Rok 2013 rokiem Edwarda Gierka? "Jest jedną z bardziej pozytywnych postaci PRL, kochaną przez wielu"

SLD chce, żeby rozpoczęty rok został rokiem Edwarda Gierka. Wg wiceprzewodniczącej Sojuszu Pauliny Piechny-Więckiewicz, były I sekretarz KC PZPR jest "jedną z bardziej pozytywnych postaci PRL-u". - Gierek jest bardzo znaną postacią. Nawet kochaną przez wielu - zwłaszcza Ślązaków, wiele dla Śląska zrobił - argumentowała w TOK FM.

Edward Gierek urodził się 6 stycznia 1913 roku. Dlatego według Sojuszu Lewicy Demokratycznej rok 2013 powinien być właśnie rokiem Gierka.
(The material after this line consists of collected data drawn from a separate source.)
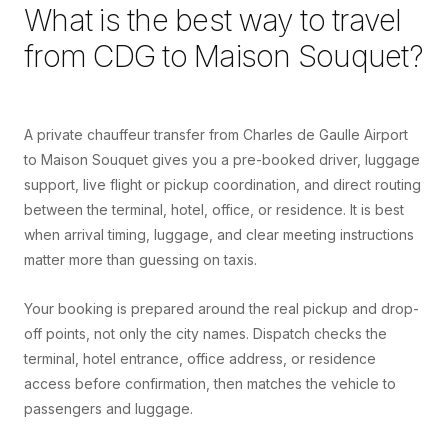
What is the best way to travel
from
CDG
to
Maison Souquet
?
A private chauffeur transfer from Charles de Gaulle Airport
to Maison Souquet gives you a pre-booked driver, luggage
support, live flight or pickup coordination, and direct routing
between the terminal, hotel, office, or residence. It is best
when arrival timing, luggage, and clear meeting instructions
matter more than guessing on taxis.
Your booking is prepared around the real pickup and drop-
off points, not only the city names. Dispatch checks the
terminal, hotel entrance, office address, or residence
access before confirmation, then matches the vehicle to
passengers and luggage.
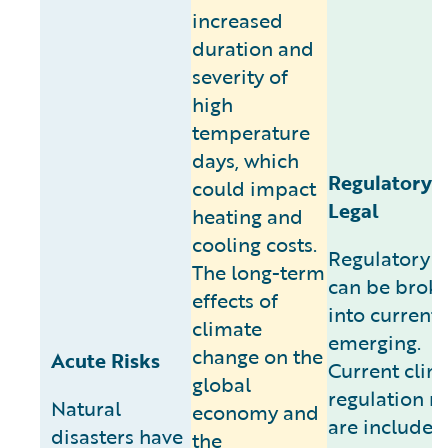
increased
duration and
severity of
high
temperature
days, which
Regulatory 
could impact
Legal
heating and
cooling costs.
Regulatory r
The long-term
can be brok
effects of
into current
climate
emerging.
change on the
Acute Risks
Current clim
global
regulation ri
Natural
economy and
are included
disasters have
the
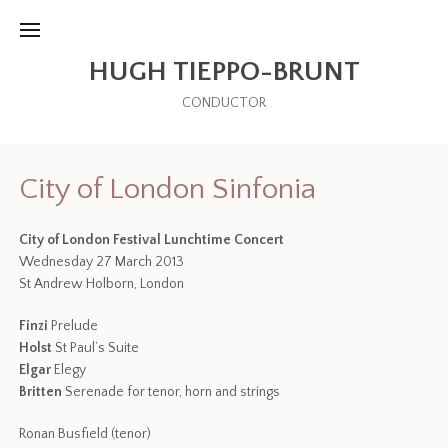
HUGH TIEPPO-BRUNT
CONDUCTOR
City of London Sinfonia
City of London Festival Lunchtime Concert
Wednesday 27 March 2013
St Andrew Holborn, London
Finzi
Prelude
Holst
St Paul’s Suite
Elgar
Elegy
Britten
Serenade for tenor, horn and strings
Ronan Busfield (tenor)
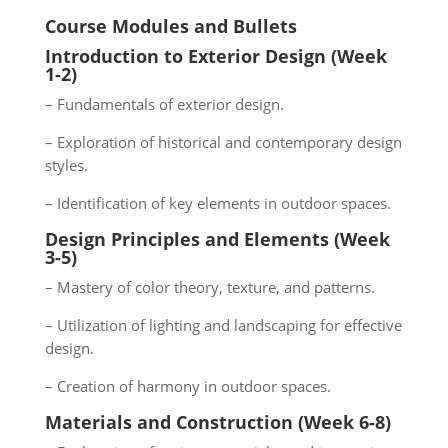
Course Modules and Bullets
Introduction to Exterior Design (Week
1-2)
– Fundamentals of exterior design.
– Exploration of historical and contemporary design
styles.
– Identification of key elements in outdoor spaces.
Design Principles and Elements (Week
3-5)
– Mastery of color theory, texture, and patterns.
– Utilization of lighting and landscaping for effective
design.
– Creation of harmony in outdoor spaces.
Materials and Construction (Week 6-8)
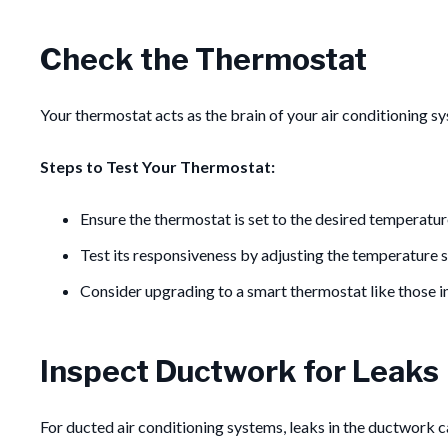
Check the Thermostat
Your thermostat acts as the brain of your air conditioning s
Steps to Test Your Thermostat:
Ensure the thermostat is set to the desired temperatur
Test its responsiveness by adjusting the temperature s
Consider upgrading to a smart thermostat like those i
Inspect Ductwork for Leaks
For ducted air conditioning systems, leaks in the ductwork ca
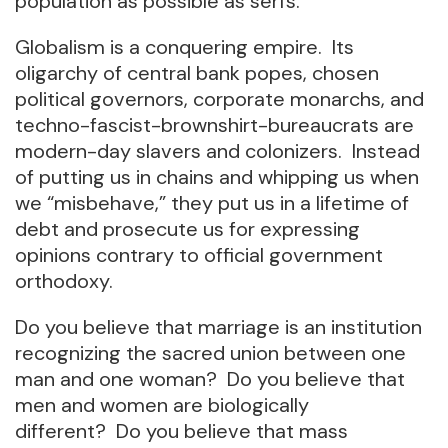
population as possible as serfs.
Globalism is a conquering empire. Its
oligarchy of central bank popes, chosen
political governors, corporate monarchs, and
techno-fascist-brownshirt-bureaucrats are
modern-day slavers and colonizers. Instead
of putting us in chains and whipping us when
we “misbehave,” they put us in a lifetime of
debt and prosecute us for expressing
opinions contrary to official government
orthodoxy.
Do you believe that marriage is an institution
recognizing the sacred union between one
man and one woman? Do you believe that
men and women are biologically
different? Do you believe that mass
Partia planuje zorganizować konferencje poświęcone sukcesom I sekretarza Komitetu Centralnego PZPR, który objął rządy po masakrze robotników na Wybrzeżu, w 1970 roku.

SLD chce, żeby jak najszybciej, Sejm przyjął uchwałę ustanawiającą rok Edwarda Gierka.

- Myślę, że taka uchwała nie przejdzie. Sejm nie jest obiektywny historycznie - przyznała w TOK FM wiceprzewodnicząca Sojuszu - Paulina Piechna-Więckiewicz.

Znany i kochany

Mimo tych wątpliwości wiceszefowa SLD jest przekonana, że pamięć Edwarda Gierka trzeba uczcić.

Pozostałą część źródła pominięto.